In those 10-15 minutes, Thomas ruined everything that made this show what it was. He destroyed the entire message of season four and all of the progress his title character had made. He took a series that we would have done anything for and obliterated it for reasons we’ll never understand. It’s a slap in the face to every single fan that ever watched, donated, promoted and loved Veronica Mars.
Logan’s death cuts so deep. He deserved so much better than what he got and so did the fans. I can’t even think about past episodes or the movies without feeling a physical pain in my heart. It wasn’t supposed to end like this. This revival was supposed to bring us joy and closure and all it did was destroy us. If this is the way Thomas wanted his characters to go, it was his right. But it’s also our right as fans to not like it and feel cheated because not only was his death unnecessary and pointless, the way Thomas wrote it was unfair and cruel.
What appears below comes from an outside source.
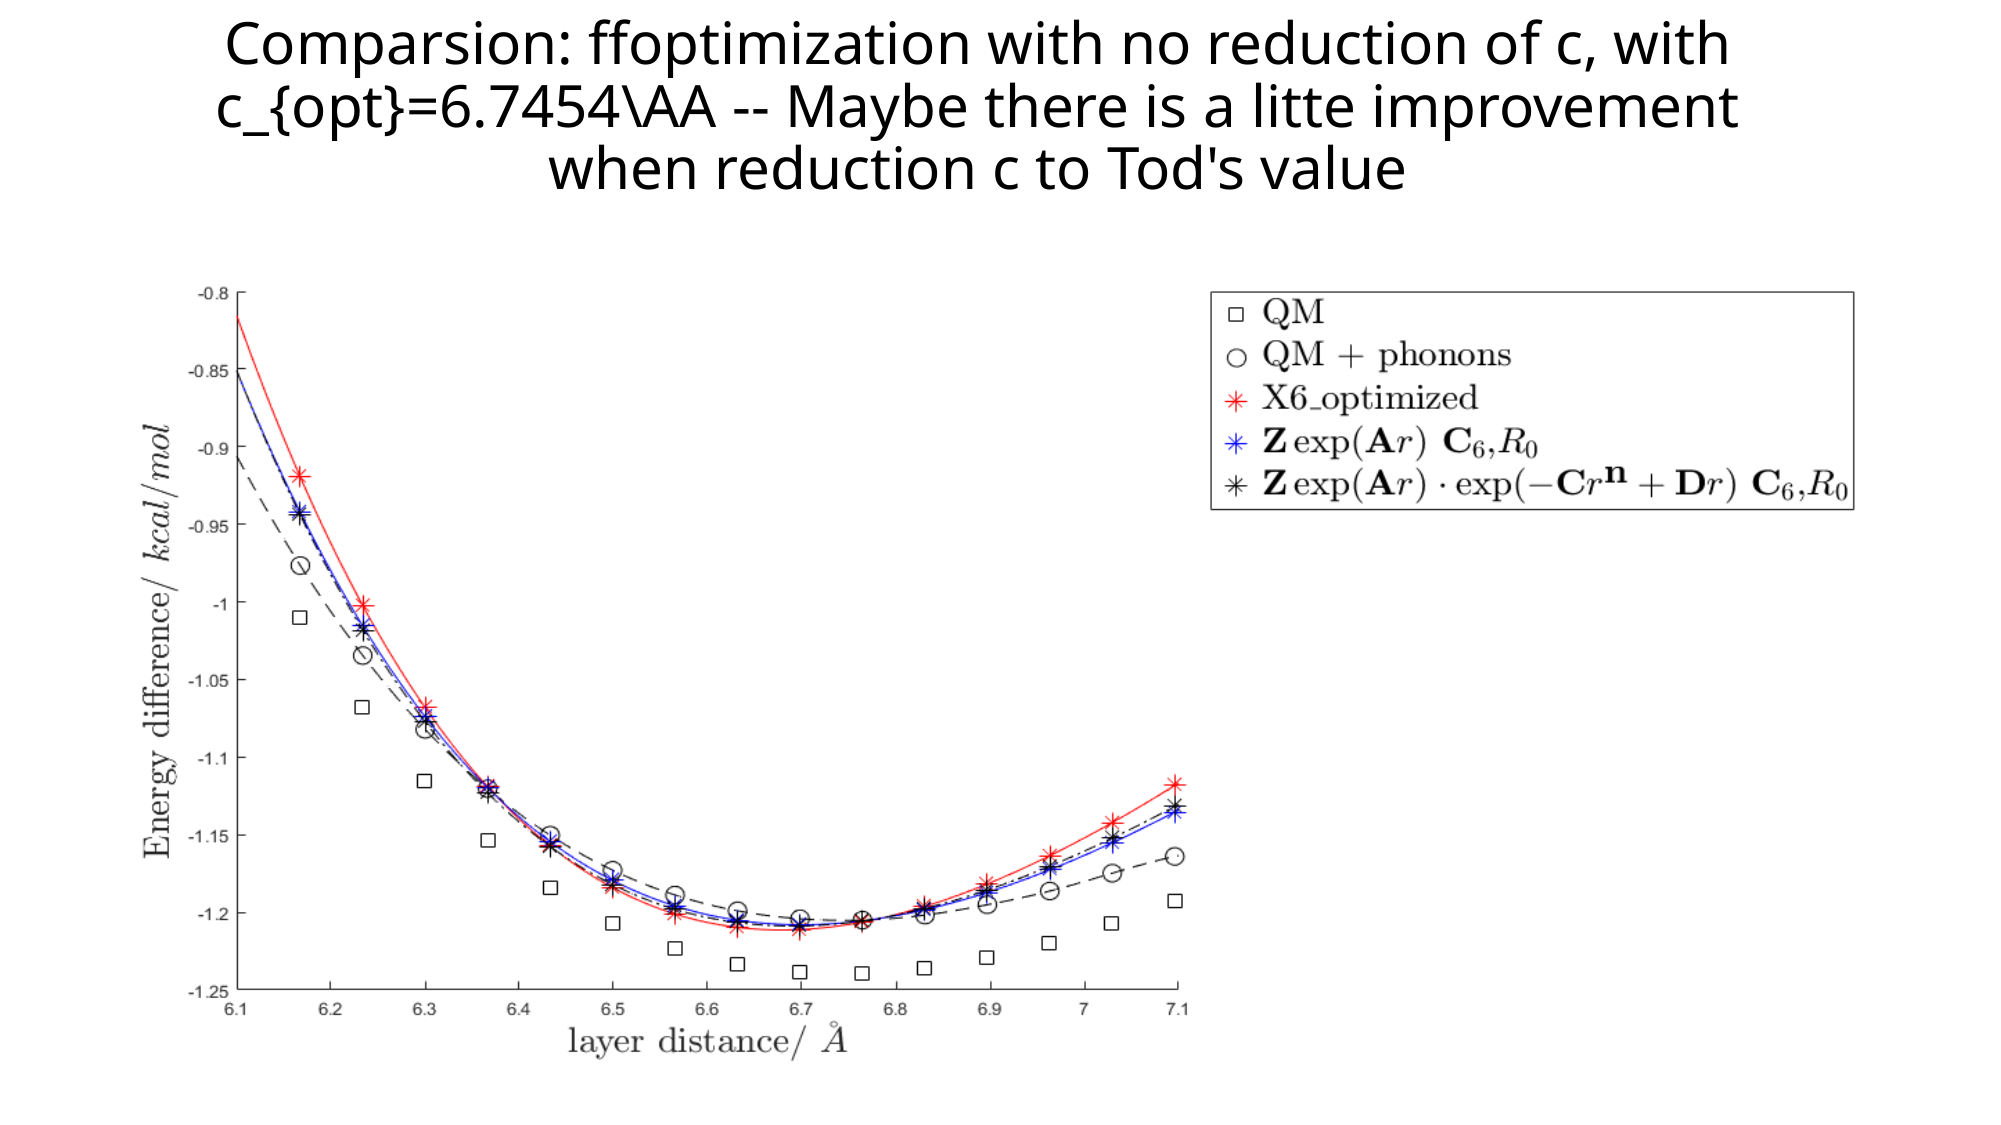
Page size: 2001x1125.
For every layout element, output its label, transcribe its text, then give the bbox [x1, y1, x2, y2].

picture [79, 227, 1971, 1085]
title Comparsion: ffoptimization with no reduction of c, with c_{opt}=6.7454\AA -- Maybe there is a litte improvement when reduction c to Tod's value [137, 60, 1819, 157]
I’ll keep saying it because it’s the cussing truth: Logan Echolls deserved so much more…I just can’t handle this.
NEXT SEASON SPECULATION
Real talk: unless Rob Thomas fixes this massive disservice to fans, there shouldn’t be a season five. And before any one even tries to say that I’m not a “loyal fan” because I feel this way, you can take that shit and go somewhere with it. I have loved Veronica Mars for 15 years and have promoted it in every fashion within my control. I have cried and laughed and grown with this show. I have invested my soul and my heart and the thanks that I and so many other fans got was a shit show of a reboot and a feeling of betrayal that will never go away.
“But TV shows and writers don’t owe fans anything”…this trope might be true for other shows but in a franchise where the fans literally funded their second chance, we deserved better. It’s not about fan service or ships; it’s about showing the respect to your fans and not shitting on something you gave us for no reason other than to create drama. Am I upset because #LoVe was literally obliterated 10 seconds after getting married? Of course but it’s more than that. It’s the fact that we were baited and mislead. It’s the fact that the message we received from this reboot is that living in your trauma is the only way you can be strong and survive. That if you’ve gone through hard times, you’ll never heal from it. You’ll never soften or become a tender person who is vulnerable. That if you lose everything you’ve ever loved, you’ll be better for it.
A long time ago, we used to be friends with this beautiful story but now it’s been ruined by a pointless plot and an unnecessary death and I’m left feeling empty and numb. It wasn’t supposed to be this way…
Veronica Mars is now streaming on Hulu. (Watch at your own risk.)
Thank you for this, Lacy. I agree 100% with everything you have said here. Now, more than two years later, I’m still perplexed by Rob Thomas’s fiasco of a finale. Still trying to understand how he could ruin the show so thoughtlessly. He said it was a gamble, that it might be a “bad bet.” Yes, it was, and we all lost. I admit that there is a tiny spark of hope that maybe he will see the light and realize that I must be revived for Veronica Mars to survive. I am holding on to a hope that I will one day hold Veronica in my arms again. Until that day, I’ll keep waiting. I would like to believe that I will always come back.